» **RECORDS FOR THE EXERCISE**:
▽
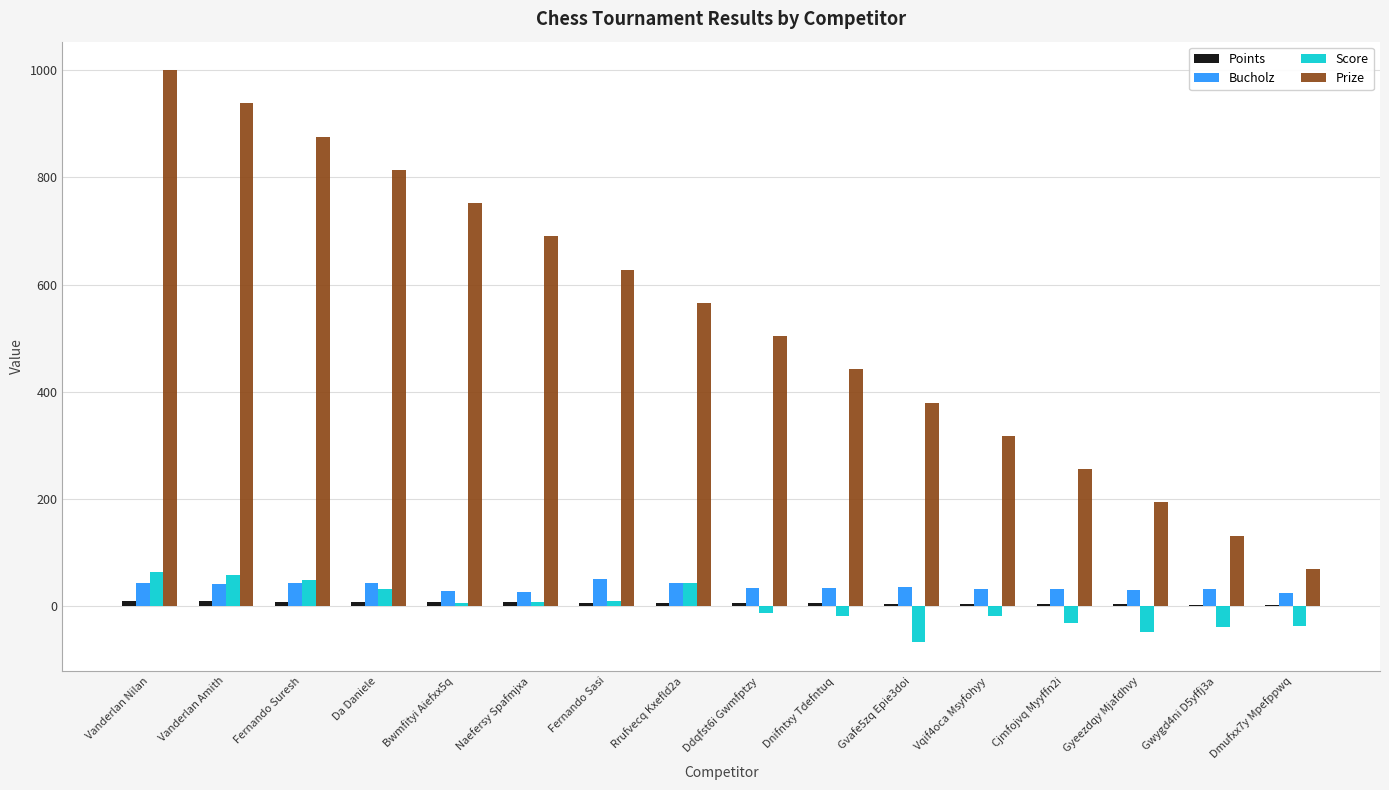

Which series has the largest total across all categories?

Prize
△
▽
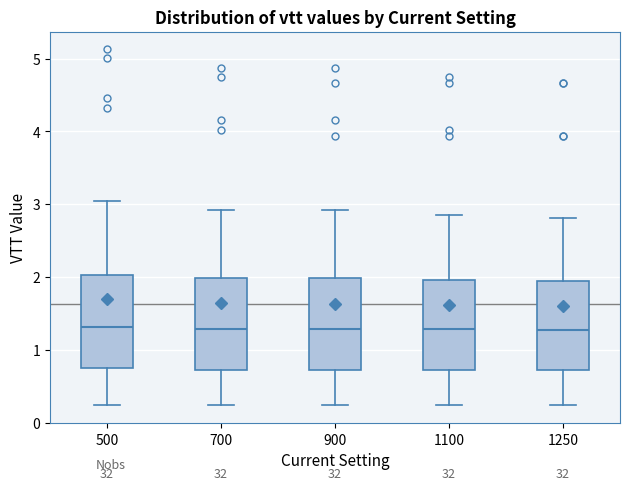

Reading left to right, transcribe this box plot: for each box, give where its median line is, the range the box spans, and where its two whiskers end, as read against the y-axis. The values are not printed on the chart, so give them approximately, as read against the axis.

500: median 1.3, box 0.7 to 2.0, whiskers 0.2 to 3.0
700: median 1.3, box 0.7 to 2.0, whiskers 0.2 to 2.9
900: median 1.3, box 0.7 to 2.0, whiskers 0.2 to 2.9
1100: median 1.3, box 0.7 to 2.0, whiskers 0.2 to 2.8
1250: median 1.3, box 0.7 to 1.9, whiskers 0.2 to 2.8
△
▽
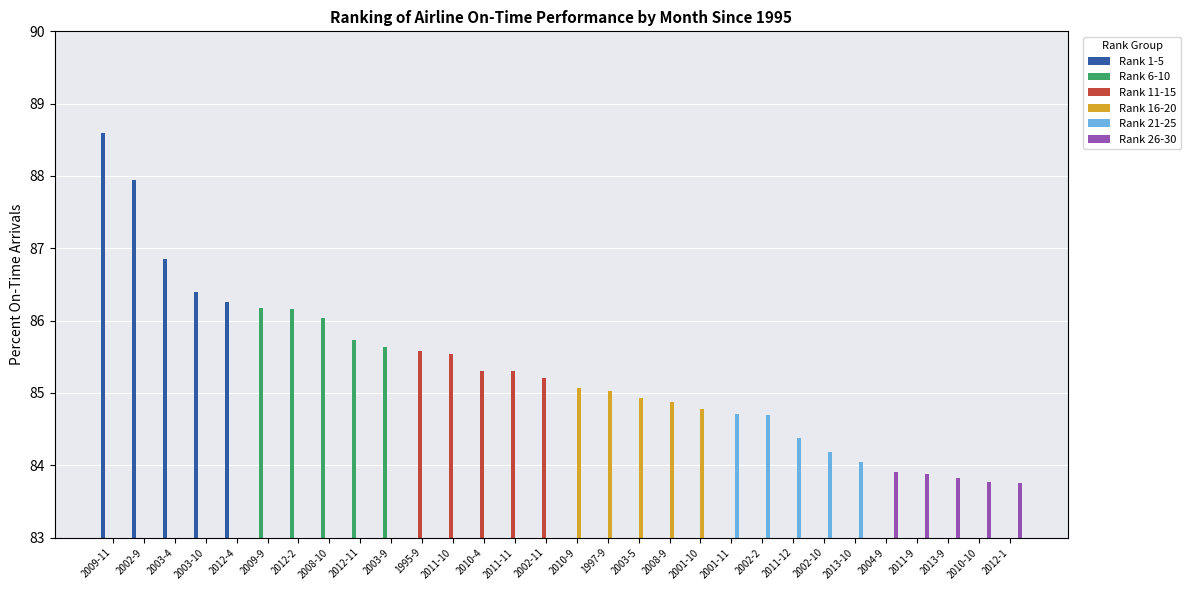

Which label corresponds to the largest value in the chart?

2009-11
△
» **EXERCISE DESCRIPTION**: Return verbatim every line of the listing from the line containing "500: median 1.3, box" to the line containing "1250: median 1.3, box", including both of those lines.

» **RESULT OF THE TASK**:
500: median 1.3, box 0.7 to 2.0, whiskers 0.2 to 3.0
700: median 1.3, box 0.7 to 2.0, whiskers 0.2 to 2.9
900: median 1.3, box 0.7 to 2.0, whiskers 0.2 to 2.9
1100: median 1.3, box 0.7 to 2.0, whiskers 0.2 to 2.8
1250: median 1.3, box 0.7 to 1.9, whiskers 0.2 to 2.8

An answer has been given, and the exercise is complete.